Among the most common and lazy assertions of the hour is that these cuts will only roll back the size of the state to where it was in the middle of the last decade. That takes no account of growing pressures on public services, notably ageing, nor of the uneven meting out of the pain. Health is relatively protected, for instance; but that means spending on public order and safety being slashed back to the same absolute level as in 1999, and a far smaller slice of the economy. And in local government, where the avowedly localist coalition has directed some of the biggest cuts of all, IFS analysis shows that it is administrations in urban and poor areas that are going to take the greatest pain. Those Conservative shires will get off comparatively lightly. Funny, that.

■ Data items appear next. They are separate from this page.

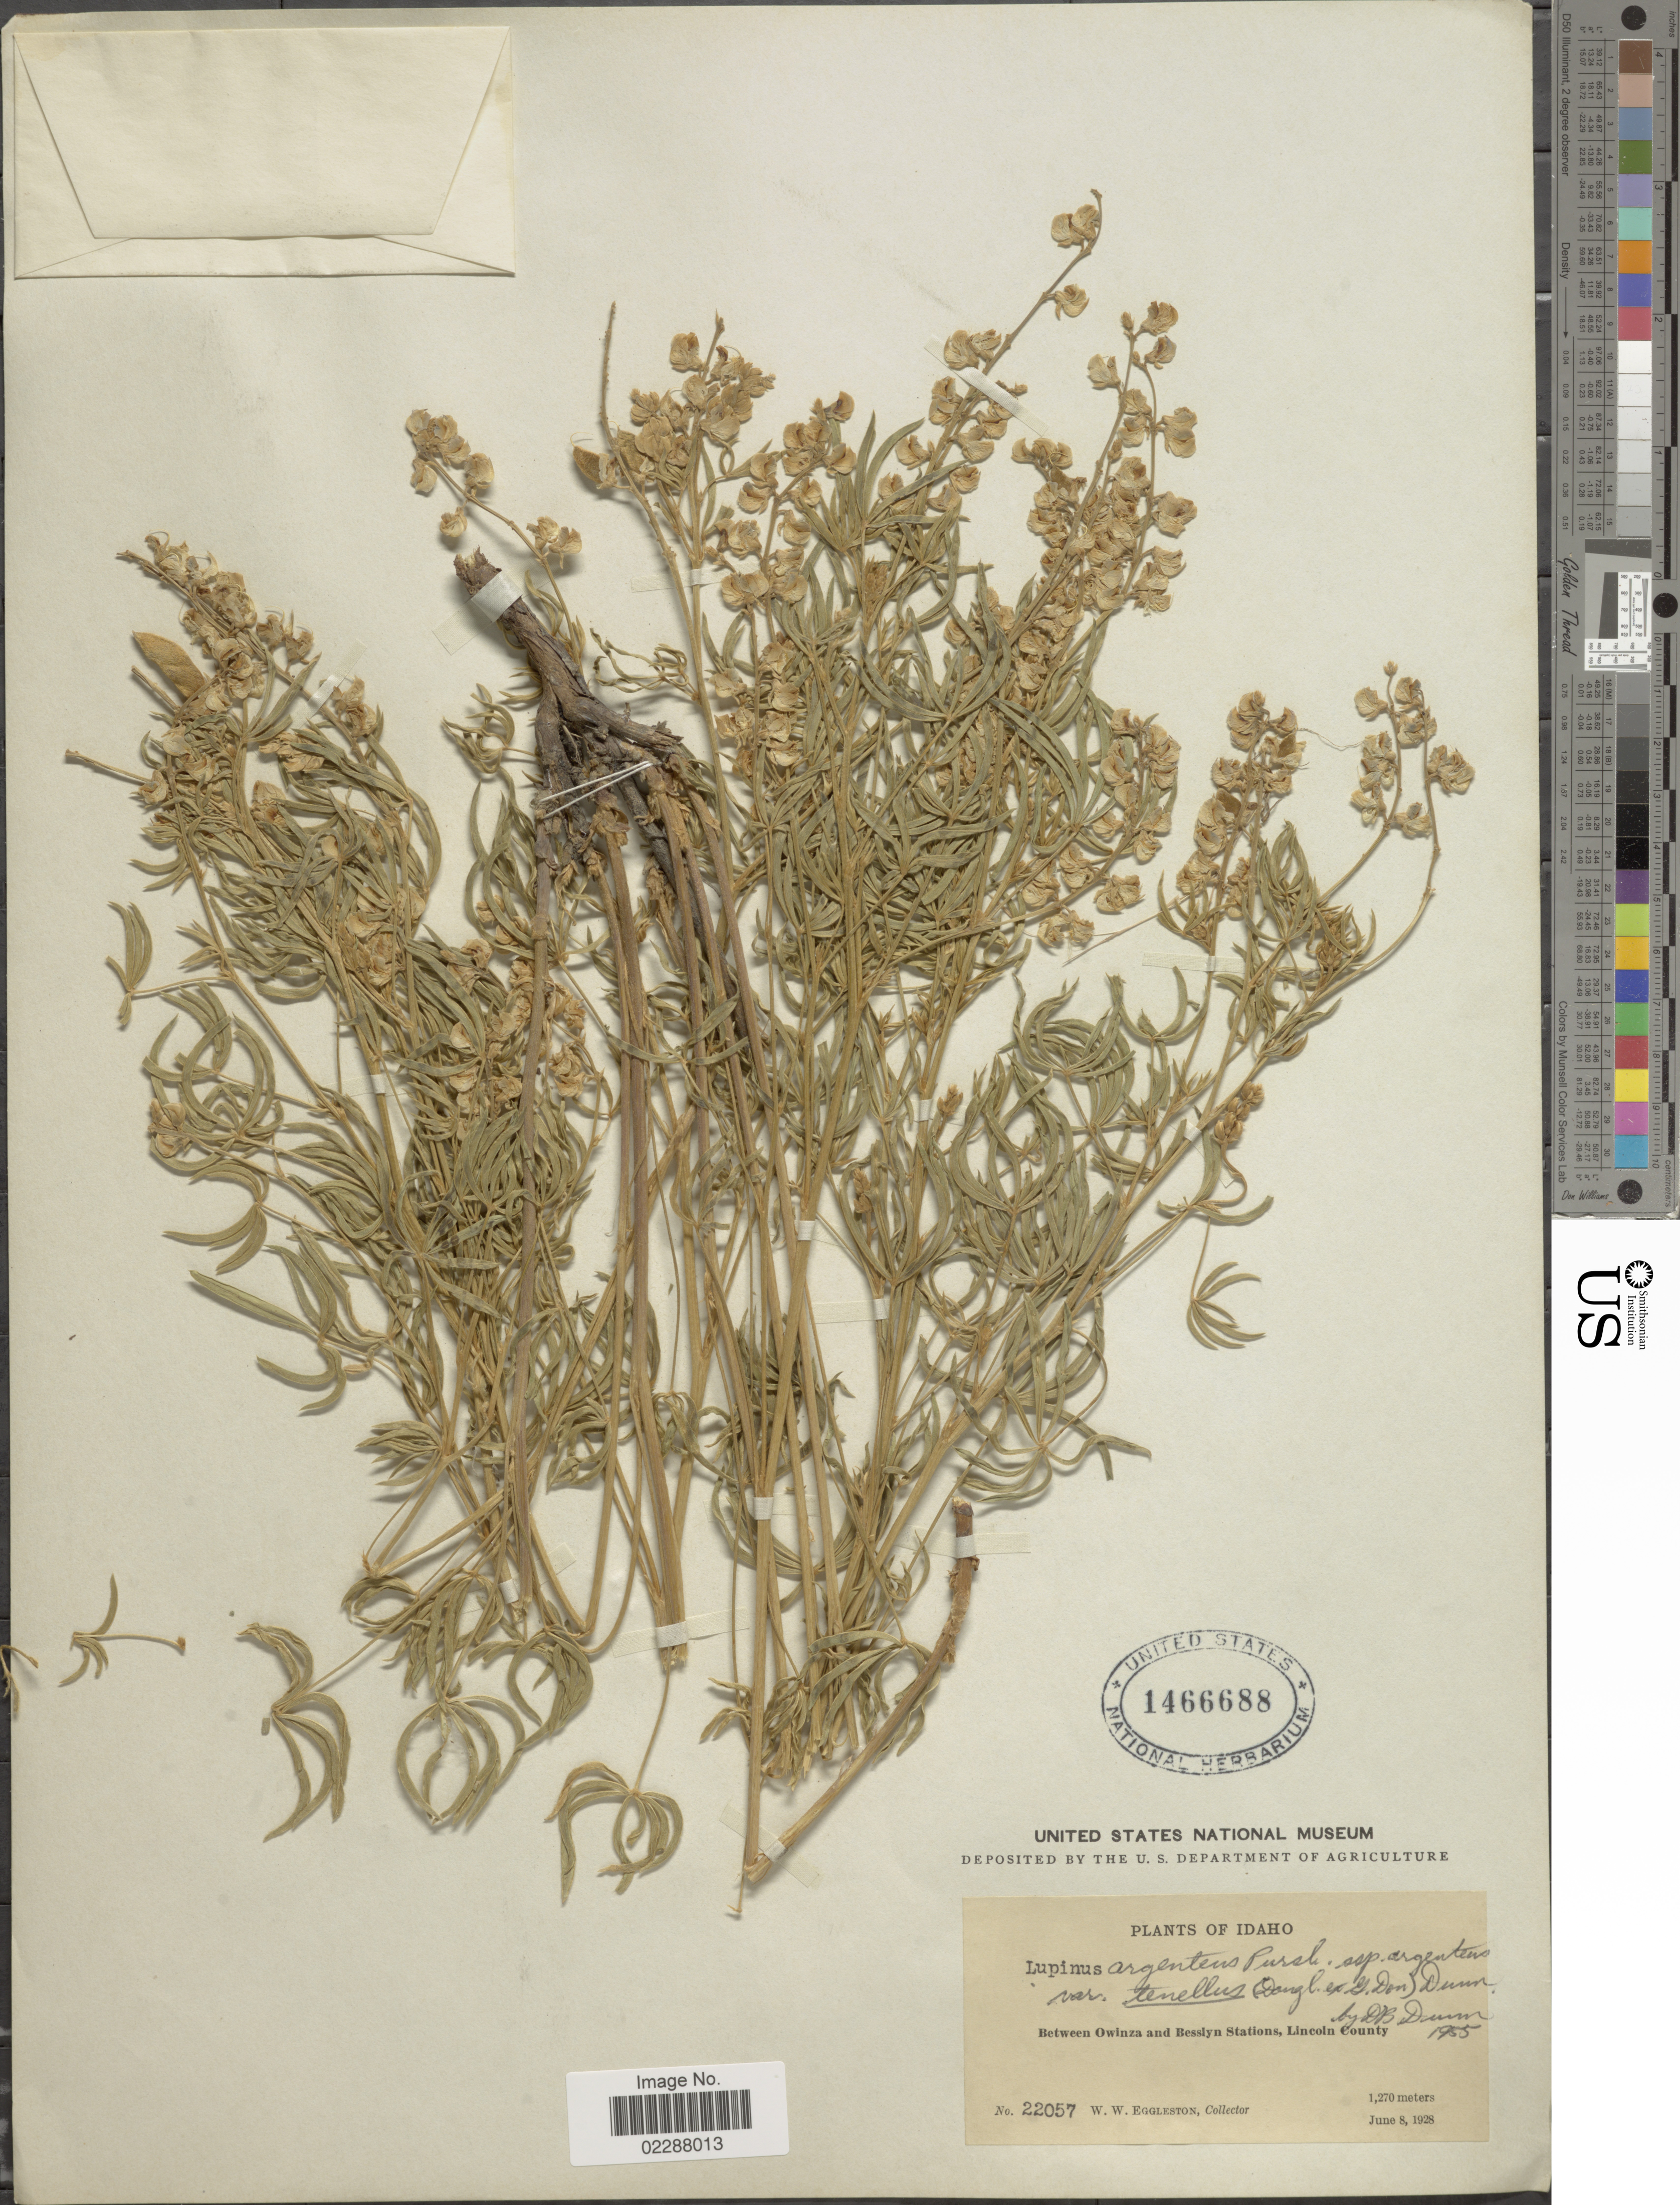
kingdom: Plantae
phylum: Tracheophyta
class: Magnoliopsida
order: Fabales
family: Fabaceae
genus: Lupinus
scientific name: Lupinus tenellus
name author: Douglas ex G. Don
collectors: W. W. Eggleston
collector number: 22057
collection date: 1928-06-08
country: United States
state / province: Idaho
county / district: Lincoln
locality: Between Owinza and Besslyn Stations, Lincoln County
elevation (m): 1270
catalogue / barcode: US 1466688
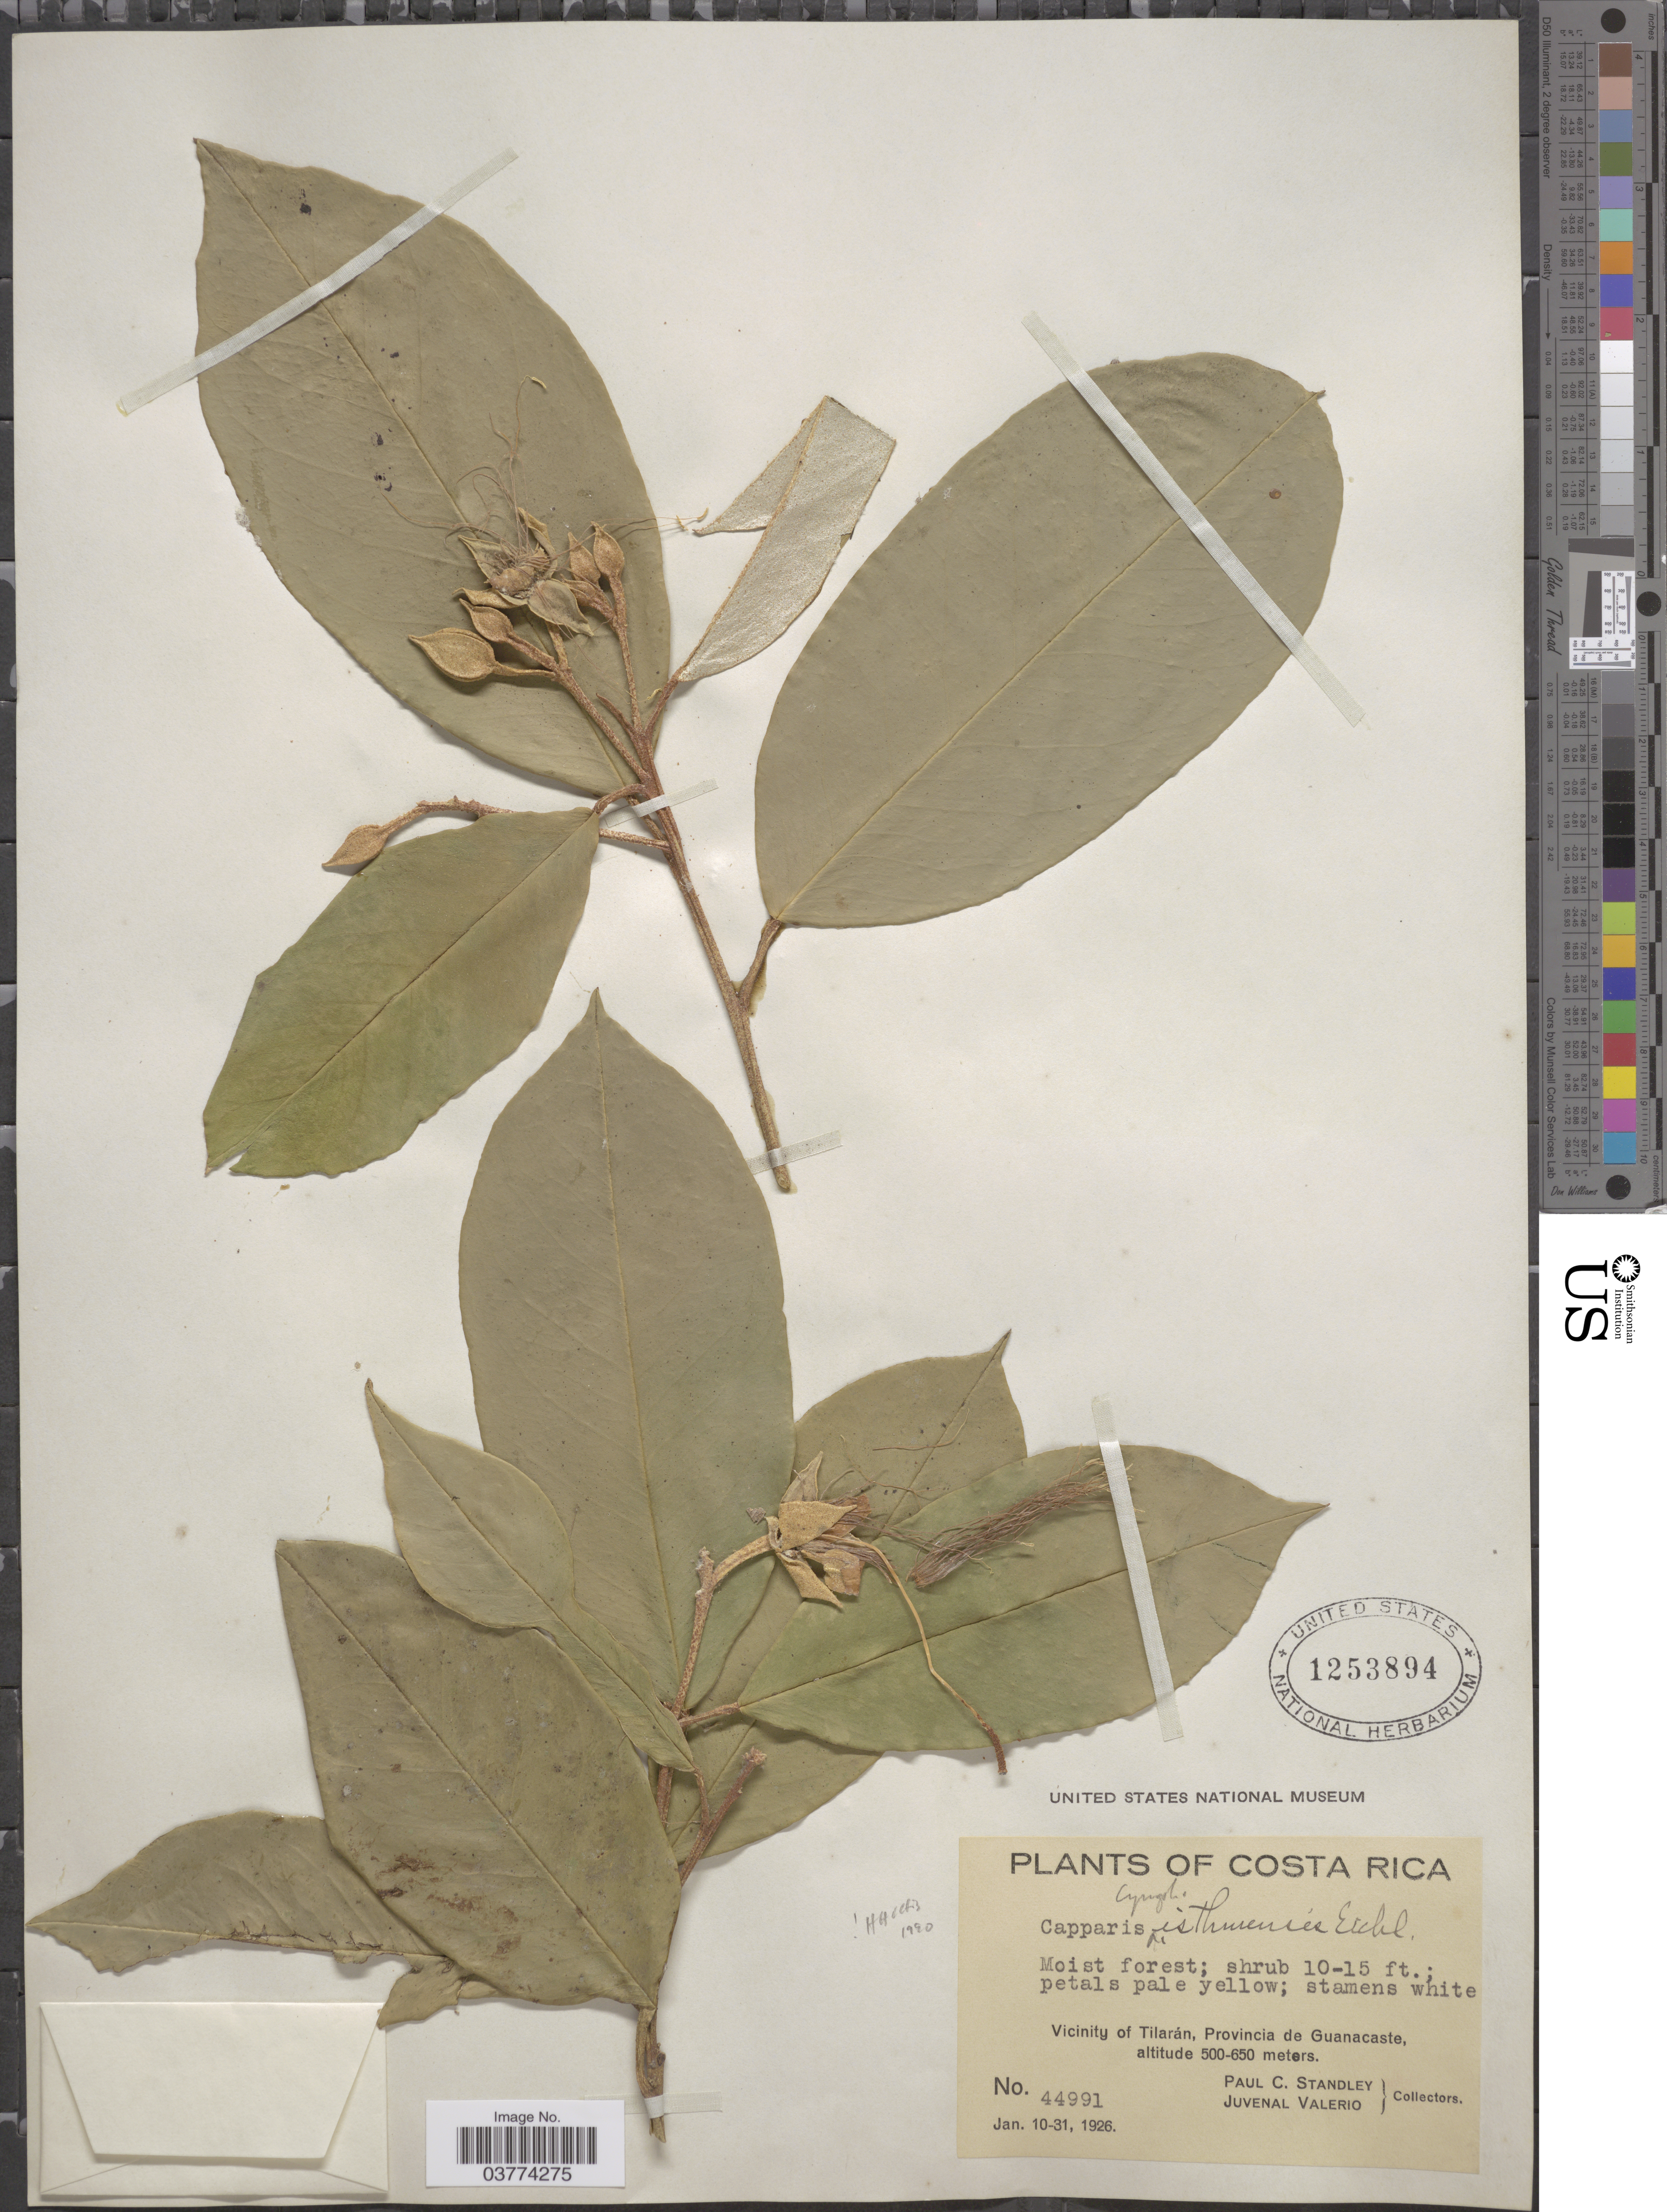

The implementation point here is simple, yet deserves spelling out. Just after taking office, ministers spent so long talking about the need for a credible deficit-reduction plan that many in politics and the media assumed that Mr Osborne's confidently delivered strategy was credible. Looking at the green budget, however, it looks far from deliverable.

What about solutions? Here, the IFS is dismayingly quiet. Researchers concede that there is room for a small and temporary cut in VAT or in national insurance contributions, but worry that doing much more will simply scare bond markets. In that respect, they sound strikingly similar to their colleagues at the OECD and the IMF, all of whom recognise that the world economy is at one of its most frightening junctures in modern history and yet dare not tick off governments (who pay many of their bills) by suggesting policies commensurate with the situation. This is the 1937 crisis all over again, only without Keynes.

The debacle may be new and devastating, but much of the current thinking is old and timid. To take one example: economists still treat fiscal and monetary policies as though they are cleaved by a wall. But quantitative easing punches a massive hole in that wall. The Bank of England has already bought nearly £275bn of bonds from the government and will probably announce next week that it will buy another £75bn. Why is that money going into the banking system rather than into building roads, rail and homes? Such projects have never been cheaper to fund; they would provide jobs instantly; and permanently expand economic capacity. So what's stopping us?